Bundan tam 43 yıl önce üniversite öğrencilerinden oluşan bir ekip olarak ilk yurtdışı seyahatimizi komşumuz Yunanistan’a yapmıştık. Atina Akropol’den şehre baktığımızda rengarenk bir manzara yerine sadece beyaz ve gri renklerin hâkim olduğu bir tablo görmüştük. Şehri gezerken geniş caddelerin ve geniş kaldırımların gerisinde bırakılan boşluklar ilgimizi çekmişti. Rehber de hemen merakımızı gidermişti; “50-100 sene sonraki ihtiyaca cevap vermek için” diyerek. Kent kültürünün ne demek olduğunu ve şehre neler kattığını daha o yıllarda öğrendik.
Evet, daha sonra da çok gezmiş ve dünyanın her köşesine gitmiş bir kişi olarak en güzel şehrin İstanbul olduğunu söyleyebilirim. Ancak sadece Allah’ın bize bahşettiği kadarıyla!
Seneler sonra kulların eksilttiği kısmıyla geriye ne kalacağını kestirmek ise o kadar zor olmasa gerek…

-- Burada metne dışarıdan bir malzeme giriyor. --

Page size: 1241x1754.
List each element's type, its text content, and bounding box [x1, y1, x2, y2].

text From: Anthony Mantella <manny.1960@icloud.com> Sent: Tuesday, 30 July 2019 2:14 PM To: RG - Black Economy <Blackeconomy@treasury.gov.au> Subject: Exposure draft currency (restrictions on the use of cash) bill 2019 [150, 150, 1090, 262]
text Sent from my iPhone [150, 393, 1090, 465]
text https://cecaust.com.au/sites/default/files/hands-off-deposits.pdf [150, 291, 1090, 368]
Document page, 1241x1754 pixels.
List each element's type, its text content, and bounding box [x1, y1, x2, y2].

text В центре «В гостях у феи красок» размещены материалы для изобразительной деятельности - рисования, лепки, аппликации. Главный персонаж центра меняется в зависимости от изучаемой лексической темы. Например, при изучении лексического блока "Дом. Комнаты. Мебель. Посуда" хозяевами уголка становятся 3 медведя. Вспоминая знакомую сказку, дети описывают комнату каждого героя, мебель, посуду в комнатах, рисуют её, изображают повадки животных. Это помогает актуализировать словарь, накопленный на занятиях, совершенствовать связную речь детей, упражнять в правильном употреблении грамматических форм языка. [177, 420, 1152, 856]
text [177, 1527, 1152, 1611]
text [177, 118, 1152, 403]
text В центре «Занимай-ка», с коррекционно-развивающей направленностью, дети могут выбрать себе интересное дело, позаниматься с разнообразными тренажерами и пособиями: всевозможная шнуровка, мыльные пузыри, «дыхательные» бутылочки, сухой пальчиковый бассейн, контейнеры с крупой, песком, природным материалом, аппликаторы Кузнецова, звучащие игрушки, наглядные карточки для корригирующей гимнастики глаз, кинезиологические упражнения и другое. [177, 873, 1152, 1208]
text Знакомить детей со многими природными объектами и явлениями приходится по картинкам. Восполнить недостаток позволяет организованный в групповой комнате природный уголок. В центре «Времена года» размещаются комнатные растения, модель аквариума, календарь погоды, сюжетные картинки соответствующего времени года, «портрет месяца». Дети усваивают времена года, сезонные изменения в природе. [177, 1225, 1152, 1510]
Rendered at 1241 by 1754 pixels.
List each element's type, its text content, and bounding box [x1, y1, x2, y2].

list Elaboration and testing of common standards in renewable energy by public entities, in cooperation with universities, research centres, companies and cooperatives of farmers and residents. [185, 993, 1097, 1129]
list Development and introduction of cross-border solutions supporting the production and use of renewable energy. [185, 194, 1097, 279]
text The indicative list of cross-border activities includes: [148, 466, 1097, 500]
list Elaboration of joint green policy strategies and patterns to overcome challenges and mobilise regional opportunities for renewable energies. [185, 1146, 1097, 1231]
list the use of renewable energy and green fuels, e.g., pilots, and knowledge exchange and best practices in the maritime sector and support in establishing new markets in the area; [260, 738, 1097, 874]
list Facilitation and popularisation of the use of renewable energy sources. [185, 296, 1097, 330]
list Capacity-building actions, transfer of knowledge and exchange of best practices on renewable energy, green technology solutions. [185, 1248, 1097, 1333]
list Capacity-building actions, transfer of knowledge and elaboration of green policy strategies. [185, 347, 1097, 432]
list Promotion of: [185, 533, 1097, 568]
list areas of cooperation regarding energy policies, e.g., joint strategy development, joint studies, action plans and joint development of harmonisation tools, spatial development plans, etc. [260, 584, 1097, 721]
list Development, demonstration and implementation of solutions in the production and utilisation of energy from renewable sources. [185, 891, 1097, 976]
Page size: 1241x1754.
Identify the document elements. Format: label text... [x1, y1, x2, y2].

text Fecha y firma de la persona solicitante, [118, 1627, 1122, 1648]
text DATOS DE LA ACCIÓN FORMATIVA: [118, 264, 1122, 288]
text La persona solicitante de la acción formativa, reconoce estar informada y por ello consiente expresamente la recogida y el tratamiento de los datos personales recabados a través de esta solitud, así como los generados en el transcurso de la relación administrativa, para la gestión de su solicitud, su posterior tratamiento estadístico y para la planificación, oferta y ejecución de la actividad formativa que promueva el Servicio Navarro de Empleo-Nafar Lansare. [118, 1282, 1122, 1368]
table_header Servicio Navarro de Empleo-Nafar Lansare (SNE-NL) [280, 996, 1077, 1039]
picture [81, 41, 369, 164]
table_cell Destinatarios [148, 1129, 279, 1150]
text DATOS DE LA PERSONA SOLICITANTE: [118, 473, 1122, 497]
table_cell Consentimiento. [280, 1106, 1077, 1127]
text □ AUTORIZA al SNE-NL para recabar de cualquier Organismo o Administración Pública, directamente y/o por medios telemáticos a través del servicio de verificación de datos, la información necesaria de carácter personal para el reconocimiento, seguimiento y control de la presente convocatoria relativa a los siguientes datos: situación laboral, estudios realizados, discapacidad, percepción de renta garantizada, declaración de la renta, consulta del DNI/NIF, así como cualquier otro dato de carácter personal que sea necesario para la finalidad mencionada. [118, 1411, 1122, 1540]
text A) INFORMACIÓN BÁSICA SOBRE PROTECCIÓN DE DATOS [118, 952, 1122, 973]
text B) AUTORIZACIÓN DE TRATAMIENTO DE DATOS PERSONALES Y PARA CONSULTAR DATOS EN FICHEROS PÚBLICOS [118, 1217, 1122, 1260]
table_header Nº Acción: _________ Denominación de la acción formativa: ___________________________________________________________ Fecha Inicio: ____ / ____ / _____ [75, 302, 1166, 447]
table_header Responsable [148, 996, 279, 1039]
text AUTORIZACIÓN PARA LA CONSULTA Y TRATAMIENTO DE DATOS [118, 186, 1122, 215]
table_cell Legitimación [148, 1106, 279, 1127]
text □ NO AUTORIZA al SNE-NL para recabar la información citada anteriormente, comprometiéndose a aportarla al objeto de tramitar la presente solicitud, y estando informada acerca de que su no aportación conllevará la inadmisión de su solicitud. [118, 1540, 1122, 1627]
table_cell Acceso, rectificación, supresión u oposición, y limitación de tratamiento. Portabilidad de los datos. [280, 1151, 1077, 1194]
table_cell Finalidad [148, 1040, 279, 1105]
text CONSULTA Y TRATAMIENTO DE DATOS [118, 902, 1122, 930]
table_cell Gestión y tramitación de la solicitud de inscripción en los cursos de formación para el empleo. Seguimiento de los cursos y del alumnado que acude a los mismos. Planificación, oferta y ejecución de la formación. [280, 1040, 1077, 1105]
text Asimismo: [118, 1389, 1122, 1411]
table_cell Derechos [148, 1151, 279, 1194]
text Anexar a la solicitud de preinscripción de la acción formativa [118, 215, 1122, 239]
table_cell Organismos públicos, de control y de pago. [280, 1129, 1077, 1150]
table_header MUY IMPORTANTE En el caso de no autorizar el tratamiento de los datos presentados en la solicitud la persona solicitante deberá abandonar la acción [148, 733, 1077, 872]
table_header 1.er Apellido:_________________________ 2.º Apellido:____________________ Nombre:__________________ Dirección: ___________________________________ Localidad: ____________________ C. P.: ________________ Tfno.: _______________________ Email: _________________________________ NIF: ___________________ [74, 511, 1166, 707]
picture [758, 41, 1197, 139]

Yine de bunu gözünüzde rahat canlandırabilmeniz için son bir resimle bitiriyorum. İstanbul’un Üsküdar İlçesindeki Mimar Sinan’ın eseri, 450 yıllık ‘Atik Valide Külliyesi’nin dibine beton dökülüp öğrenci yurdu inşaatına başlandı. Yeni inşaatın kalıpları tarihi binanın duvarına yaslanmıştır. Başka söze gerek var mı?
İstanbul’un fethinin 563. yılını kutluyoruz, hepimize mübarek olsun!